悪は存在しないのキャッチ30のレビュー・感想・評価

悪は存在しない(2023年製作の映画)
4.0
 音で魅せる映画だと思った。薪を割る音、水を汲む音、遠くから聞こえる銃声。それらと重なり合う石橋英子の音楽。元々、今作の発端は石橋が音楽に映像を付けるところから始まっている。その為、音が基調になるのは当然か。

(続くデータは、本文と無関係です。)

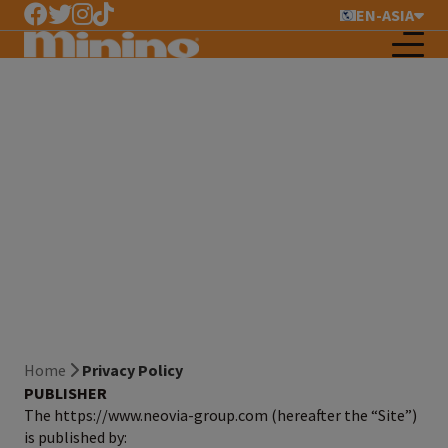
EN-ASIA
Privacy Policy
Home
Privacy Policy
PUBLISHER
The https://www.neovia-group.com (hereafter the “Site”)
is published by: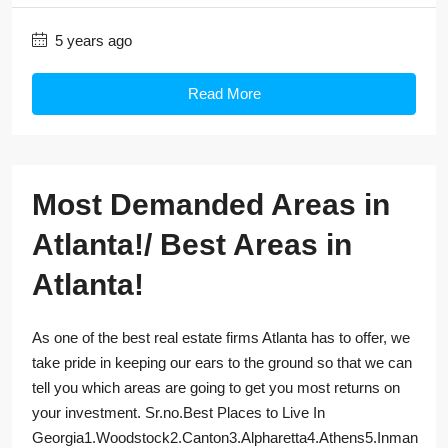
5 years ago
Read More
Most Demanded Areas in
Atlanta!/ Best Areas in
Atlanta!
As one of the best real estate firms Atlanta has to offer, we
take pride in keeping our ears to the ground so that we can
tell you which areas are going to get you most returns on
your investment. Sr.no.Best Places to Live In
Georgia1.Woodstock2.Canton3.Alpharetta4.Athens5.Inman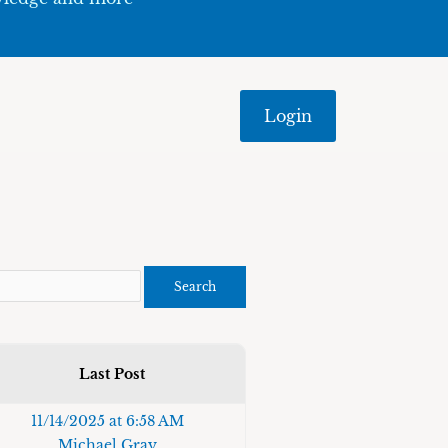
Login
Last Post
11/14/2025 at 6:58 AM
Michael Gray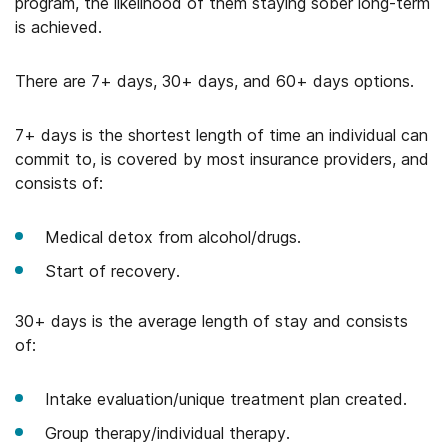
program, the likelihood of them staying sober long-term
is achieved.
There are 7+ days, 30+ days, and 60+ days options.
7+ days is the shortest length of time an individual can
commit to, is covered by most insurance providers, and
consists of:
Medical detox from alcohol/drugs.
Start of recovery.
30+ days is the average length of stay and consists
of:
Intake evaluation/unique treatment plan created.
Group therapy/individual therapy.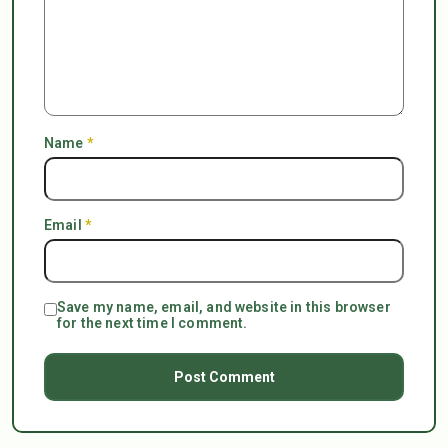
Name
*
Email
*
Save my name, email, and website in this browser
for the next time I comment.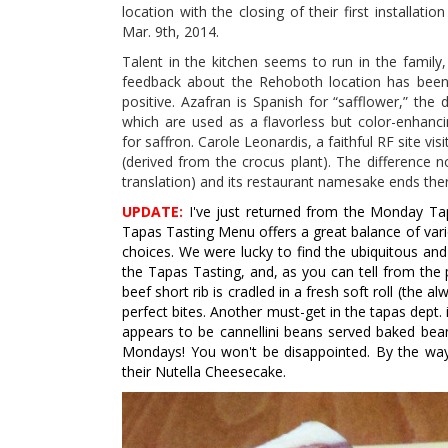
location with the closing of their first installati
Mar. 9th, 2014.
Talent in the kitchen seems to run in the family
feedback about the Rehoboth location has been 
positive. Azafran is Spanish for “safflower,” the 
which are used as a flavorless but color-enhanci
for saffron. Carole Leonardis, a faithful RF site v
(derived from the crocus plant). The difference n
translation) and its restaurant namesake ends ther
UPDATE:
I've just returned from the Monday Tap
Tapas Tasting Menu offers a great balance of vario
choices. We were lucky to find the ubiquitous and
the Tapas Tasting, and, as you can tell from the 
beef short rib is cradled in a fresh soft roll (the a
perfect bites. Another must-get in the tapas dept. is
appears to be cannellini beans served baked bean
Mondays! You won't be disappointed. By the way,
their Nutella Cheesecake.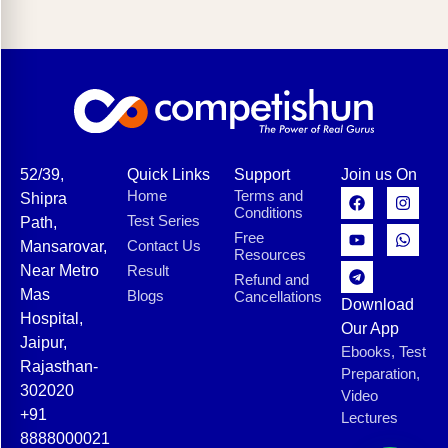
52/39,
Quick Links
Support
Join us On
Home
Terms and
Shipra
Conditions
Test Series
Path,
Free
Contact Us
Mansarovar,
Resources
Near Metro
Result
Refund and
Mas
Blogs
Cancellations
Download
Hospital,
Our App
Jaipur,
Ebooks, Test
Rajasthan-
Preparation,
302020
Video
+91
Lectures
8888000021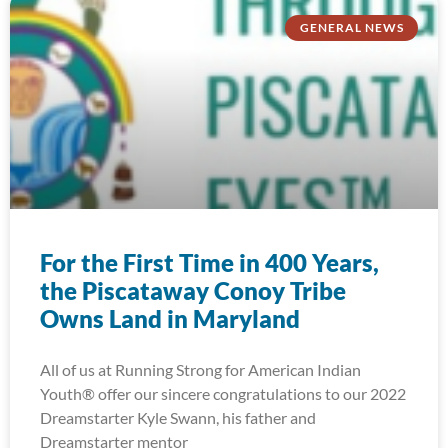
GENERAL NEWS
For the First Time in 400 Years,
the Piscataway Conoy Tribe
Owns Land in Maryland
All of us at Running Strong for American Indian
Youth® offer our sincere congratulations to our 2022
Dreamstarter Kyle Swann, his father and
Dreamstarter mentor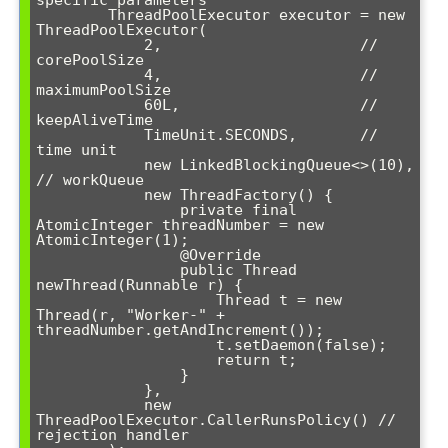
specific parameters

        ThreadPoolExecutor executor = new 
ThreadPoolExecutor(

            2,                      // 
corePoolSize

            4,                      // 
maximumPoolSize

            60L,                    // 
keepAliveTime

            TimeUnit.SECONDS,       // 
time unit

            new LinkedBlockingQueue<>(10), 
// workQueue

            new ThreadFactory() {

                private final 
AtomicInteger threadNumber = new 
AtomicInteger(1);

                @Override

                public Thread 
newThread(Runnable r) {

                    Thread t = new 
Thread(r, "Worker-" + 
threadNumber.getAndIncrement());

                    t.setDaemon(false);

                    return t;

                }

            },

            new 
ThreadPoolExecutor.CallerRunsPolicy() // 
rejection handler
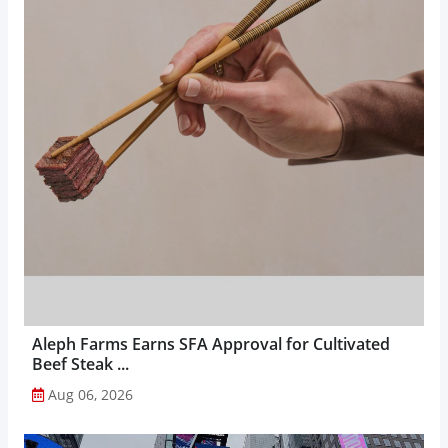
Aleph Farms Earns SFA Approval for Cultivated
Beef Steak ...
Aug 06, 2026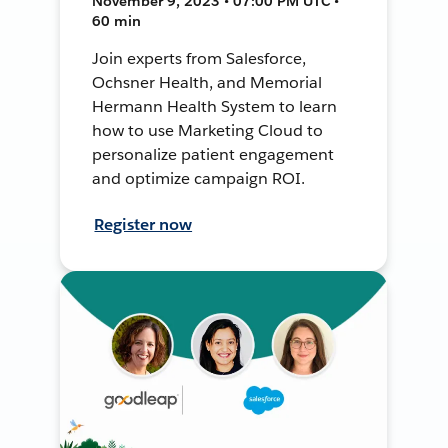
November 9, 2023 • 07:00 PM UTC •
60 min
Join experts from Salesforce,
Ochsner Health, and Memorial
Hermann Health System to learn
how to use Marketing Cloud to
personalize patient engagement
and optimize campaign ROI.
Register now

 舞台は長野県にある水挽町という町だ。豊かな自然に囲まれ、水も綺麗で移住者が多い。巧はこの町で自給自足の生活を送っている。無口で無愛想に見えるが「便利屋」として住民たちとは顔見知りだ。巧には花という娘がいる。花は森の中を彷徨い歩いている。慎ましくも穏やかな日常を過ごしていた巧たちだったが、彼等の近くにグランピング場の建設計画が持ち上がる。コロナ禍の煽りを受けた芸能事務所が政府からの補助金を得て計画したものだった。

 芸能事務所の人間である高橋と黛が巧を含める地元住民たちに説明会を開くが、この説明会のシーンが今作の白眉だ。杜撰な計画が明らかになり、住民たちの多くが問題点を指摘していく。高橋と黛は住民たちとの対話によって自分たちが如何に無知であったのかを知る。濱口竜介監督は地元住民と芸能事務所側の対立という安直な図式には落とし込まない。何より、双方とも声を荒げたりすることなく議論が進行していくのが良い。

 唐突すぎるラストは自然の摂理を理解している者と理解していない者の差か。森の中を見上げるショットは神懸かっているし、高橋が何度も薪を割ろうとする場面はどこか可笑しい。